Mit zunehmender Verbreitung von Mobile Devices werden bestimmte Dinge, an die man sich über Jahrzehnte gewöhnt hat, weniger. Holzmedien aller Couleur eben. Dazu gehört auch der klassische Buchkalender. Fast jeder von uns hatte ihn, den Terminkalender in Buchform, meist im DIN-A5-Format. Jahrelang besaß ich ihn auch, meist klassisch schwarz oder in dunklen Farben – und ich achtete jedes Jahr darauf, einen zu bekommen, bei dem Samstag und Sonntag auf zwei Blättern waren. Den Kalender benutzte ich dann zum Vormerken von Terminen, aber auch, um mir Notizen zu machen, quasi als Tagebuch. Bestimmte Daten wie Schulferien, Feiertage, etc. waren mit diesem Buch zudem schnell und sicher erkundet. Außer Haus mitgenommen habe ich die Agenda nur selten. Sie lag immer griffbereit in Reichweite des Schreibtisches. Ab und zu habe ich mir ein gutes Exemplar aus Leder gegönnt, aber manches Jahr gab es auch gute Werbegeschenke, ebenfalls aus Leder. Dazu meist noch ein paar Exemplare in der Qualität, in der man sie beim Bürodiscounter oder jetzt auch in den Postfilialen kaufen kann. Werbegeschenke von gewerblichen Dienstleistern waren das, oft mit typographisch lieblos geprägtem Werbeaufdruck in scheußlicher Goldfarbe. Jedoch allemal gut zum Weiterverschenken, denn Kinder von Nachbarn und Bekannten waren meist dankbare Abnehmer, konnten sie den Buchkalender mit der häßlichen Prägung doch als Malbuch benutzen oder damit Chef spielen, glücklich, etwas zu haben, was sonst nur Erwachsene haben. Früher gab es also Buchkalender galore.

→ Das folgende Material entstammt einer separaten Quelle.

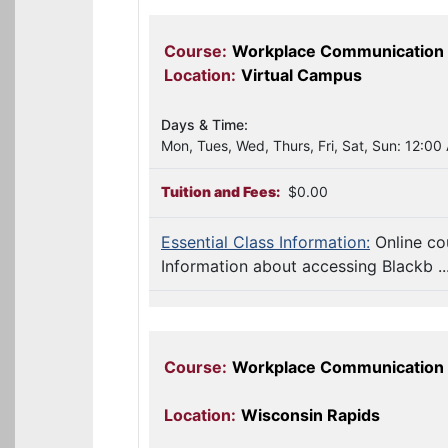
Course:
Workplace Communication 
Location:
Virtual Campus
Days & Time:
Mon, Tues, Wed, Thurs, Fri, Sat, Sun: 12:00
Tuition and Fees:
$0.00
Essential Class Information:
Online co
Information about accessing Blackb ..
Course:
Workplace Communication
Location:
Wisconsin Rapids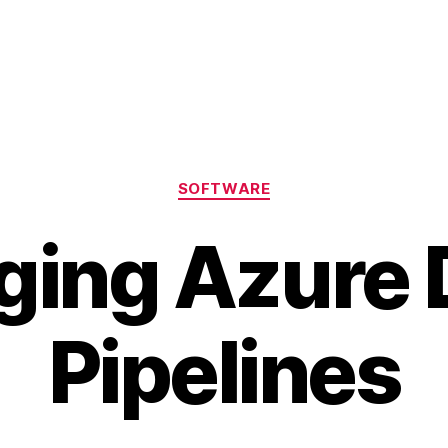
Categories
SOFTWARE
ing Azure
Pipelines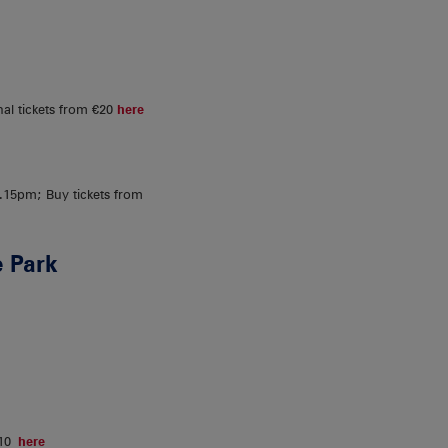
al tickets from €20
here
15pm; Buy tickets from
 Park
€10
here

Anders in diesem Jahr. Zwar gab es Jahresendgeschenke, aber kein Buchkalender war dabei. Vermutlich bin ich aus einigen Verteilern für Werbe- und Weihnachtsgeschenke gefallen, wo solche Dinge wie ein Buchkalender noch verschenkt werden, die für einen Digital Resident leicht anachronistisch sind. Warum sollte man auch heute noch so etwas verschenken? Damit der Beschenkte im günstigsten Fall sagt »Gut gemeint« und den Kalender weiterverschenkt oder im ungünstigeren Fall der Rundablage zuführt, weil er längst mit synchronisierten digitalen Kalendern arbeitet und seit Jahren keinen Termin mehr handschriftlich eingetragen hat? Nun, die Buchagenda als Werbegeschenk kann schnell altbacken wirken. Firmen schenken also etwas anderes zum Jahresende. Und mir als Digital Resident wohl sowieso? Hat hier das Targeting endlich geklappt?
Nicht so ganz, ich vermisse es nämlich gerade, das Buch mit dem Kalendarium, das in Reichweite des Schreibtisches liegt. In dem ich nachschauen und etwas notieren kann, während ich telefoniere, ohne das Telefon vom Ohr zu nehmen. Freilich, ich könnte den Freisprech-Modus einschalten, während ich im digitalen Kalender des iPhones blättere. So, dass das Gespräch jeder mithört. Oder ich könnte den synchronisierten Kalender auf meinem iPad benutzen, dann könnte ich das Telefon am Ohr lassen. Klar, kann man alles machen. Die wahre Freude ist die schnelle Notiz im digitalen Kalender nicht. Mit der Hand habe ich sie sowieso schneller geschrieben.
Ende letzten Jahres dachte ich, ich kaufe mir für dieses Jahr wieder so eine Papier-Agenda, als ich in der vorweihnachtlichen Warteschlange der örtlichen Post stand, wo diese Buchkalender verkauft wurden. Ich habe mich schnell dagegen entschieden. „Ach, was willst Du damit? Staubfänger, braucht kein Mensch mehr und nimmt nur wieder etwas Luft zum Atmen.“, dachte ich. Nur konsequent, dass mir keiner damit als Werbegeschenk zum Jahreswechsel kam.
Ok, ich brauche sie jetzt doch noch, die Papier-Agenda. Ich gehe gleich kurz eine kaufen. Es ist fast Ende Januar, wahrscheinlich gibt es sie jetzt zum Sonderpreis.